Ignacia Vázquez ni idea tiene de que este suelo que tanto ama ya había sido habitado por cazadores nómades, unos 7000 años antes de Cristo. Tampoco sabe que su casa de adobe está en la región más despoblada del mundo, en medio de extensas mesetas de 3400 metros de altura sobre el nivel del mar, abrazada por desiertos aluvionales, enormes salares, campos de lava y 220 volcanes que le dan al lugar una apariencia extraor-dinariamente conmovedora, casi inexplicable. Ignacia Vázquez ventila siempre su dentadura porosa y salteada en cada risotada filosa como los vientos de la puna cuando llega al final de una frase, de una respuesta o de una pregunta.

Ignacia vive en las afueras de Antofagasta, a unos pasos, nomás, de una inmensa laguna invadida de flamencos rosados. Ignacia vive donde nacen las montañas y se agrandan las estrellas, en una casita con paredes de adobe y techo de paja y cortaderas bordeada de pircas levantadas con piedras volcánicas que también cobija a un puñado de sus once hijos, de catorce que fueron alguna vez.

Medio retacona, de piel oscura y andar suave, de lo que más habla, sin que haya que insistir, es de su tierra, de su caja y de sus coplas.

Ignacia es una de las pocas copleras que le rinde tributo al lugar que le dio la vida y su historia.

Entonces, canta: “En la falda de aquél cerro tengo una planta de trigo / que en la espiga tiene mi nombre / y en las raíces mi apellido”.

Paradita como una estaca al borde de una acequia y con la mirada clavada hacia el norte, Ignacia honra a la Pachamana con la misma sencillez que canta sus coplas. Entonces, canta: “Soy del barrialito / canto tan lindo / tan pausadito”. Nunca supo escribir las letras que desliza su garganta india, una voz triste y entrecortada, ni sabe ya cuántas le ofrendó a la puna.

Y canta cuando el deseo le viene desde el fondo del alma. Cuando va por las faldas de los cerros arreando a sus ovejas, casi siempre desembolsa la caja y se pone a inventar coplas. Y las repite. Dos, tres, cuatro veces, hasta que está segura de que las tiene bien guardadas en la memoria. Entonces, canta: “Alfa verde / flor morada / que viva la señalada”.

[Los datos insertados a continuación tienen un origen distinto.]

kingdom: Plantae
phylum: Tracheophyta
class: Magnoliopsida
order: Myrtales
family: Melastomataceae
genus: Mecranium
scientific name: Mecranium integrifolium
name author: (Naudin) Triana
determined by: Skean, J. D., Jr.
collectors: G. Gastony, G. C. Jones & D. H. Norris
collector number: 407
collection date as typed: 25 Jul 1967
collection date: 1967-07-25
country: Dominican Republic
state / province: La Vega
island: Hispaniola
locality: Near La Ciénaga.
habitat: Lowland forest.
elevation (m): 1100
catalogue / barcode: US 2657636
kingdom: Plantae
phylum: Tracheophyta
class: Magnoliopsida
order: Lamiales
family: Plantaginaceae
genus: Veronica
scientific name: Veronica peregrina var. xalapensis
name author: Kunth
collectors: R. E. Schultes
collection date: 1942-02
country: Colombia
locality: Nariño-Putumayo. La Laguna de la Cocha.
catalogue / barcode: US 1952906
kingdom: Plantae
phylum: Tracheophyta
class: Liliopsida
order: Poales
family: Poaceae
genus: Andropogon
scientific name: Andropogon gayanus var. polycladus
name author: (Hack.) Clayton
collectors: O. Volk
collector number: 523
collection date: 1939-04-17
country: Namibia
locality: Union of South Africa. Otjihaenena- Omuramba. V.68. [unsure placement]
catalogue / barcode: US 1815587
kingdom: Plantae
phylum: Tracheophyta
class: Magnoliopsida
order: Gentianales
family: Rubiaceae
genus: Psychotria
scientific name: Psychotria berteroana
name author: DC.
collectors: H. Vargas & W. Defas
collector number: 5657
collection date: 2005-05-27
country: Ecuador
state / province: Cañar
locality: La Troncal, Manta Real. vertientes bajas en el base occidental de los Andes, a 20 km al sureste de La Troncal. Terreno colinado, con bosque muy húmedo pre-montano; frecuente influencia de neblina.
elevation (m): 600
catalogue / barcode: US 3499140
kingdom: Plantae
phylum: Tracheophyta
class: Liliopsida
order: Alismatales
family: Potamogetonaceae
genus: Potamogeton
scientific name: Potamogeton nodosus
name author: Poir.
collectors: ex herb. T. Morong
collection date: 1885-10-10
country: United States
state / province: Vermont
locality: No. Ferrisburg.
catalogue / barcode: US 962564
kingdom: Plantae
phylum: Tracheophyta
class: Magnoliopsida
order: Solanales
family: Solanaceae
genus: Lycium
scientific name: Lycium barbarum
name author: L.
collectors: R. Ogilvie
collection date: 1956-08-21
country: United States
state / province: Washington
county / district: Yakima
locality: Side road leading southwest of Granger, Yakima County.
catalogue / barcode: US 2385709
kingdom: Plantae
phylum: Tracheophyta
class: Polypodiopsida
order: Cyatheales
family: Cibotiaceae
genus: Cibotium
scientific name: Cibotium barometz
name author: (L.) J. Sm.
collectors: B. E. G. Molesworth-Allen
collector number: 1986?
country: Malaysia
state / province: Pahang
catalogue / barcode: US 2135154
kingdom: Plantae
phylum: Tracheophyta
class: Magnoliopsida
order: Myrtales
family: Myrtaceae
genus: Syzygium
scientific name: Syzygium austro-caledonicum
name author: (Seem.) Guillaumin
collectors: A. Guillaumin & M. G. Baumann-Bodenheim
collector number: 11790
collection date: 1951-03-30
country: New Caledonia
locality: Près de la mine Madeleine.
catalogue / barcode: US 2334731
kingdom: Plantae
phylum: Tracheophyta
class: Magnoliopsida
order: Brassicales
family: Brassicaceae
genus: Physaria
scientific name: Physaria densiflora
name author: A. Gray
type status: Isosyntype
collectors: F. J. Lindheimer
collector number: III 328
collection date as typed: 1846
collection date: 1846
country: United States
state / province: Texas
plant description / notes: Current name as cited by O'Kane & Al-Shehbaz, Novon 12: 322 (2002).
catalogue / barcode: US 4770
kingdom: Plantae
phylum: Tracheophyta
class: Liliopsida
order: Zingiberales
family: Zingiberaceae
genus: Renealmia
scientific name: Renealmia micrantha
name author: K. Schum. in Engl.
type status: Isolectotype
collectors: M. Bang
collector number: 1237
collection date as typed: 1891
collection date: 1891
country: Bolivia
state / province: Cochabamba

Le canta a la tierra, a las arreadas de ovejas, a la señalada –así denominan a la yerra–, a las montañas, a los recuerdos y a las flores de la puna que sólo Dios sabe como brotan, fulgurantes, de entre las piedras y la arena.

Dice no tener secretos: –El secreto es la tierra...

La copla es magia y la magia viene de la tierra. Yo le pido a la tierra sólo cuando necesito: no es cuestión de cansarla. Y por eso le canto; un poco para agradecerle lo tanto que me ha dado, y otro poco, creo, porque Dios me ha hecho así.